Percheron
- First edition covers.
- Odalisque Emissary Goddess
- Author: Fiona McIntosh
- Cover artist: Greg Bridges
- Country: Australia
- Language: English
- Genre: Fantasy
- Publisher: Voyager
- Published: 2005–2007
- Media type: Print (trade paperback and paperback)

= Percheron (series) =

2005–7 fantasy trilogy by Fiona McIntosh

Percheron is a fantasy trilogy first released in 2005 by Australian fantasy author Fiona McIntosh. The story takes place in the exotic Percheron where the gods are once again arising to do battle for the future. Thrust into the centre of this epic battle is Lazar, and his beloved Ana.

==Works in the series==

===Odalisque (2005)===

After the old Zar dies, 15-year-old Boaz takes power. His mother Herezah arranges for her son's rivals to be disposed of and oversees the assembly of a new harem. One of its number is Ana whose only friends are Lazar, the Spur of Percheron, and a dwarf called Pez. Ana tries to escape, resulting in Lazar's apparent death at the hands of Salmeo, the eunuch in charge of the harem. Meanwhile, the rising of Iridor heralds a new cycle in the war of faith between the demon Maliz and the goddess Lyana.

===Emissary (2006)===
Ana is resigned to life in Percheron's harem and has only a veil to know the man she loves, Spur Lazar, is dead.
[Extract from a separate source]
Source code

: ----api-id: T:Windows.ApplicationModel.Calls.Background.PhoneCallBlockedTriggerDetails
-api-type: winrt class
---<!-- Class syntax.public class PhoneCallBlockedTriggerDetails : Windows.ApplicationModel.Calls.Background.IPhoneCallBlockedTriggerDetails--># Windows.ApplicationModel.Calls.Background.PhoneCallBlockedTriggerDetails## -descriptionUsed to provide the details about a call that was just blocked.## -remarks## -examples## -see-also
Meanwhile, she is being watched by Eunuch Salmeo and Valide Herezah, with Valide scheming her demise. The Demon Maliz has taken the identity of the Grand Vizier in order to stalk Iridor, the Goddess' accomplice and a war is starting with an enemy seeking a price for the death of their crown prince.

===Goddess (2007)===
In Percheron, Zar is preparing for the arrival of the Galinsean war fleet. Lazar meanwhile is determined to travel back to the desert instead of taking part in delicate negotiations, where Ana is being held prisoner by fanatics.